# Poppy Boxes stolen in chilliwack



## neven (May 15, 2010)

Once again the trash is at it again this year, 6 boxes so far reported stolen from the chilliwack veteran poppy fundraiser. Since each region raises money for itself, i was wondering if anyone knew of a way to donate directly to the chilliwack vets since i cant make it out there to drop cash in a donation box. Every year it seems some trash targets the boxes there and it takes money directly from those who gave up a lot to represent our nation.


----------



## Lamplighter (Aug 3, 2012)

neven said:


> Once again the trash is at it again this year, 6 boxes so far reported stolen from the chilliwack veteran poppy fundraiser. Since each region raises money for itself, i was wondering if anyone knew of a way to donate directly to the chilliwack vets since i cant make it out there to drop cash in a donation box. Every year it seems some trash targets the boxes there and it takes money directly from those who gave up a lot to represent our nation.

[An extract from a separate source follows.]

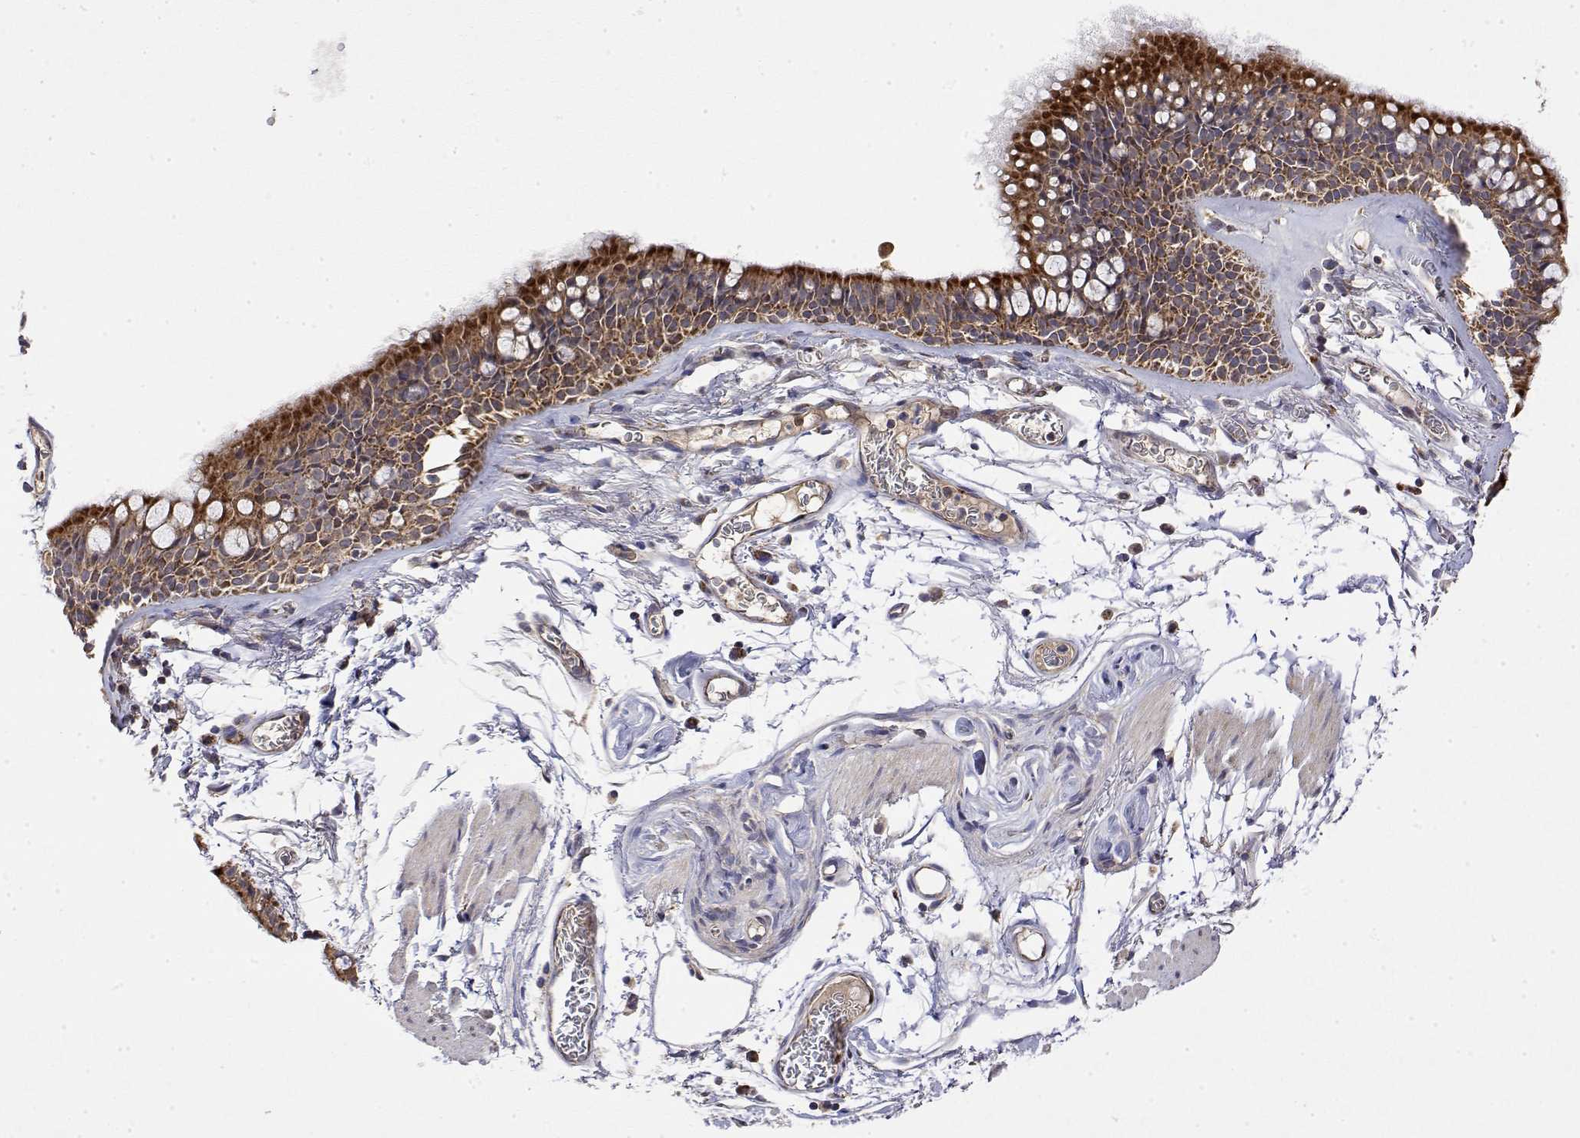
{"staining": {"intensity": "strong", "quantity": ">75%", "location": "cytoplasmic/membranous"}, "tissue": "bronchus", "cell_type": "Respiratory epithelial cells", "image_type": "normal", "snomed": [{"axis": "morphology", "description": "Normal tissue, NOS"}, {"axis": "topography", "description": "Cartilage tissue"}, {"axis": "topography", "description": "Bronchus"}], "caption": "This micrograph displays normal bronchus stained with immunohistochemistry (IHC) to label a protein in brown. The cytoplasmic/membranous of respiratory epithelial cells show strong positivity for the protein. Nuclei are counter-stained blue.", "gene": "GADD45GIP1", "patient": {"sex": "female", "age": 79}}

 If only Karma was a reality.


----------



## airbaggedmazda (Apr 27, 2010)

Maybe Karma is reality and that is why they are the trash they are


----------



## Smallermouse (Jan 28, 2012)

seriously? stealing poppies?


----------



## Lamplighter (Aug 3, 2012)

airbaggedmazda said:


> Maybe Karma is reality and that is why they are the trash they are


Interesting philosophical concept.


----------



## AcidFear (Aug 19, 2012)

Smallermouse said:


> seriously? stealing poppies?


No they steal the money that the vets make off selling the poppies


----------



## effox (Apr 21, 2010)

What low-life pieces of garbage. I'd tackle them and beat them ever living hell out of them if I saw someone do it. I'd gladly go to jail if I could bring it back and shake the vet's hand.


----------



## Scherb (Feb 10, 2011)

effox said:


> What low-life pieces of garbage. I'd tackle them and beat them ever living hell out of them if I saw someone do it. I'd gladly go to jail if I could bring it back and shake the vet's hand.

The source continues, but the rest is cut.